── DATA EXCERPT ──
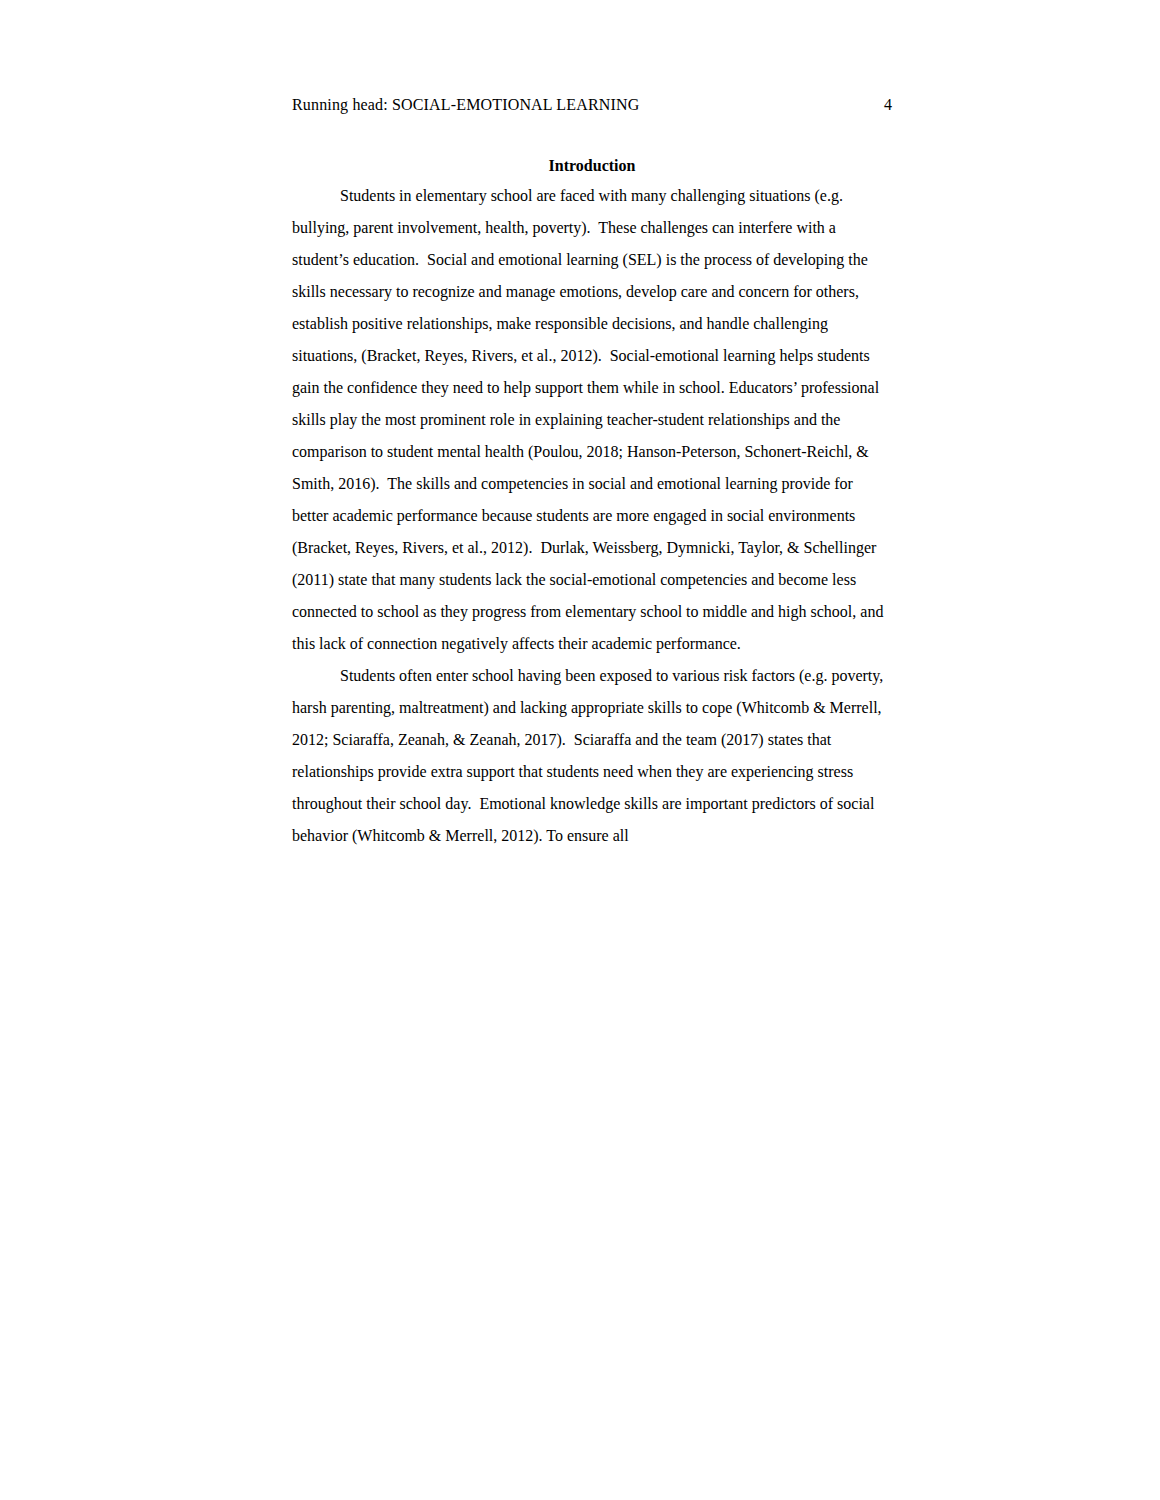Running head: SOCIAL-EMOTIONAL LEARNING 4
Introduction
Students in elementary school are faced with many challenging situations (e.g. bullying, parent involvement, health, poverty). These challenges can interfere with a student’s education. Social and emotional learning (SEL) is the process of developing the skills necessary to recognize and manage emotions, develop care and concern for others, establish positive relationships, make responsible decisions, and handle challenging situations, (Bracket, Reyes, Rivers, et al., 2012). Social-emotional learning helps students gain the confidence they need to help support them while in school. Educators’ professional skills play the most prominent role in explaining teacher-student relationships and the comparison to student mental health (Poulou, 2018; Hanson-Peterson, Schonert-Reichl, & Smith, 2016). The skills and competencies in social and emotional learning provide for better academic performance because students are more engaged in social environments (Bracket, Reyes, Rivers, et al., 2012). Durlak, Weissberg, Dymnicki, Taylor, & Schellinger (2011) state that many students lack the social-emotional competencies and become less connected to school as they progress from elementary school to middle and high school, and this lack of connection negatively affects their academic performance.
Students often enter school having been exposed to various risk factors (e.g. poverty, harsh parenting, maltreatment) and lacking appropriate skills to cope (Whitcomb & Merrell, 2012; Sciaraffa, Zeanah, & Zeanah, 2017). Sciaraffa and the team (2017) states that relationships provide extra support that students need when they are experiencing stress throughout their school day. Emotional knowledge skills are important predictors of social behavior (Whitcomb & Merrell, 2012). To ensure all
───
▶ _TASK INSTRUCTIONS_
What is needed is every line of the data above, set down exactly but with the images left out.

▶ _ANSWER BOX_
Running head: SOCIAL-EMOTIONAL LEARNING 4
Introduction
Students in elementary school are faced with many challenging situations (e.g. bullying, parent involvement, health, poverty). These challenges can interfere with a student’s education. Social and emotional learning (SEL) is the process of developing the skills necessary to recognize and manage emotions, develop care and concern for others, establish positive relationships, make responsible decisions, and handle challenging situations, (Bracket, Reyes, Rivers, et al., 2012). Social-emotional learning helps students gain the confidence they need to help support them while in school. Educators’ professional skills play the most prominent role in explaining teacher-student relationships and the comparison to student mental health (Poulou, 2018; Hanson-Peterson, Schonert-Reichl, & Smith, 2016). The skills and competencies in social and emotional learning provide for better academic performance because students are more engaged in social environments (Bracket, Reyes, Rivers, et al., 2012). Durlak, Weissberg, Dymnicki, Taylor, & Schellinger (2011) state that many students lack the social-emotional competencies and become less connected to school as they progress from elementary school to middle and high school, and this lack of connection negatively affects their academic performance.
Students often enter school having been exposed to various risk factors (e.g. poverty, harsh parenting, maltreatment) and lacking appropriate skills to cope (Whitcomb & Merrell, 2012; Sciaraffa, Zeanah, & Zeanah, 2017). Sciaraffa and the team (2017) states that relationships provide extra support that students need when they are experiencing stress throughout their school day. Emotional knowledge skills are important predictors of social behavior (Whitcomb & Merrell, 2012). To ensure all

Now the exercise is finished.